Zróżnicowanie dopuszczalnych ilości alkoholu dla kobiet i mężczyzn wynika z ich odmiennego metabolizmu. Po takiej samej liczbie drinków u pań poziom alkoholu we krwi jest wyższy niż u panów.
Jeśli jednak przekroczy się tą ilość, alkohol działa wręcz odwrotnie. Więcej niż cztery drinki dziennie i mężczyzn i powyżej dwóch drinków u kobiet nie wydłuża życia, ale radykalnie zwiększa ryzyko śmierci. Istotne tu jest również, jak pijemy alkohol. Najkorzystniejsze dla zdrowia są niewielkie ilości trunków pite do posiłków, ale poza posiłkami naukowcy zalecają całkowitą abstynencję.

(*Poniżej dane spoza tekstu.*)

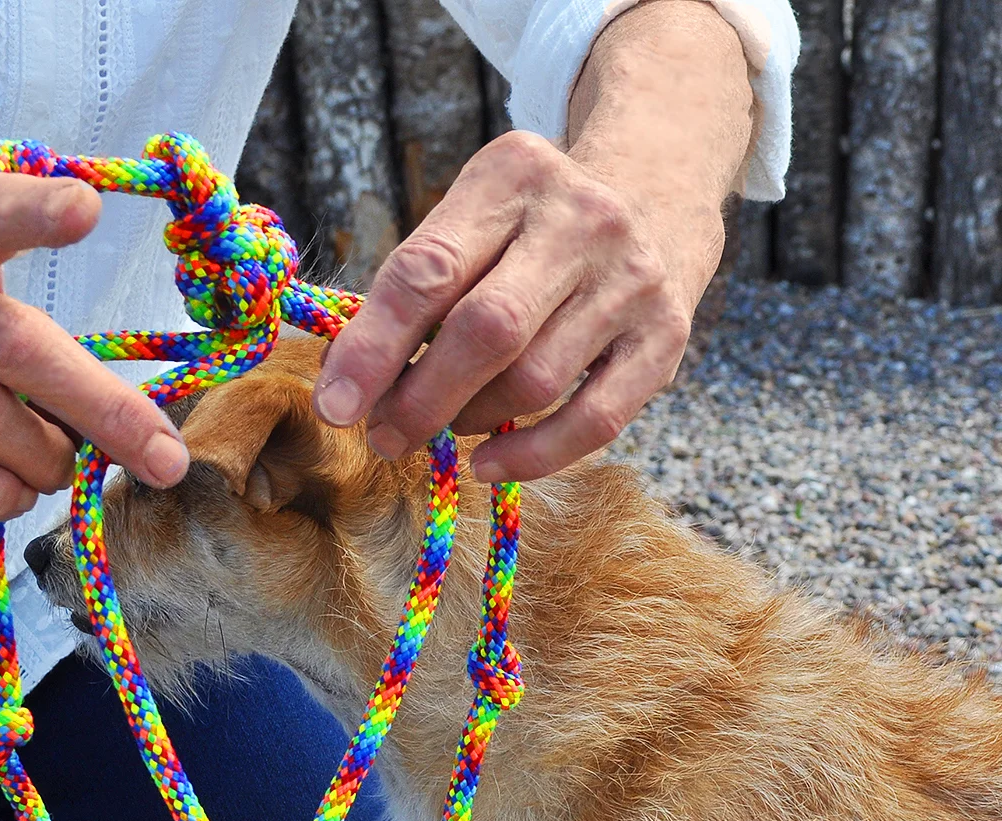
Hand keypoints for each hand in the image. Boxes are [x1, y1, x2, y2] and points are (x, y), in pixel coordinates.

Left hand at [310, 0, 754, 481]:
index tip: (336, 405)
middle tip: (385, 435)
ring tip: (447, 426)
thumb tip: (358, 384)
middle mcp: (580, 219)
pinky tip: (491, 463)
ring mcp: (631, 279)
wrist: (659, 192)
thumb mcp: (480, 214)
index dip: (374, 347)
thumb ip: (424, 282)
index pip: (427, 270)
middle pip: (485, 330)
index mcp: (512, 175)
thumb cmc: (537, 222)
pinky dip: (534, 456)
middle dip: (422, 398)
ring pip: (535, 381)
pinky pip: (595, 421)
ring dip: (474, 420)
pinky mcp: (665, 338)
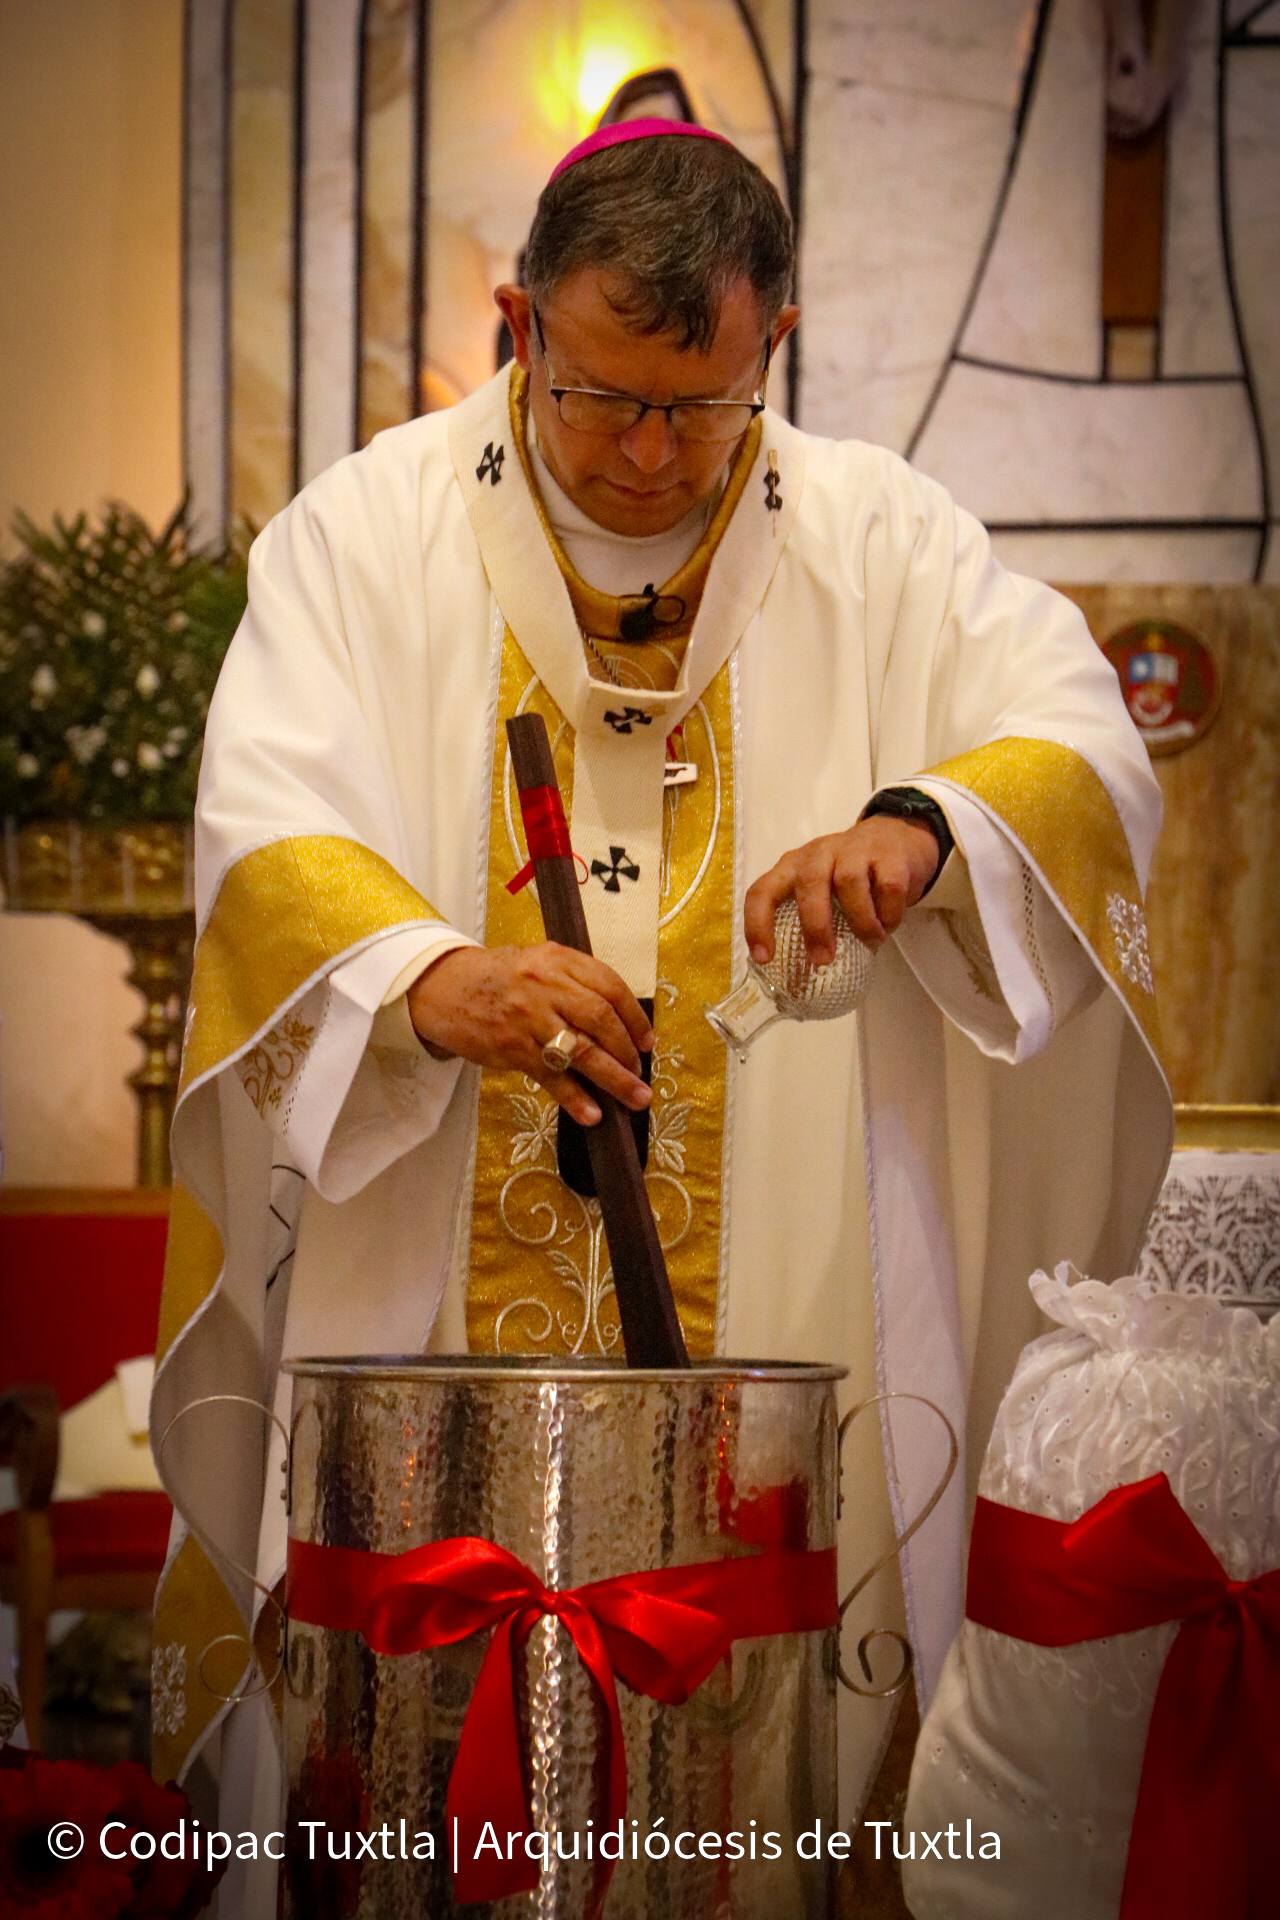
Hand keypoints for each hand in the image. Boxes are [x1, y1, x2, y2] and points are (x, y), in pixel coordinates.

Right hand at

Jak i co zatem pić? Przede wszystkim niewiele, a jeśli już to najlepiej czerwone wino. Jak wynika z najnowszych badań czerwone wino pozytywnie wpływa na nasze zdrowie, głownie dzięki związkom chemicznym, zwanym flawonoidami. Czerwone wino zapobiega miażdżycy, zmniejsza ryzyko zawału serca i korzystnie wpływa na układ trawienny. Na południu Francji, gdzie spożywa się duże ilości czerwonego wina, współczynnik umieralności w wyniku chorób układu krążenia jest stosunkowo niski mimo powszechnej w tych rejonach wysokotłuszczowej diety.
Warto jednak pamiętać, że alkohol podwyższa ciśnienie i w dużych ilościach może spowodować m.in. zapalenia trzustki. Dlatego przy piciu wina również należy zachować umiar. Zgodnie z zaleceniami włoskich naukowcach cztery lampki wina to górna granica. Większa ilość jest już szkodliwa.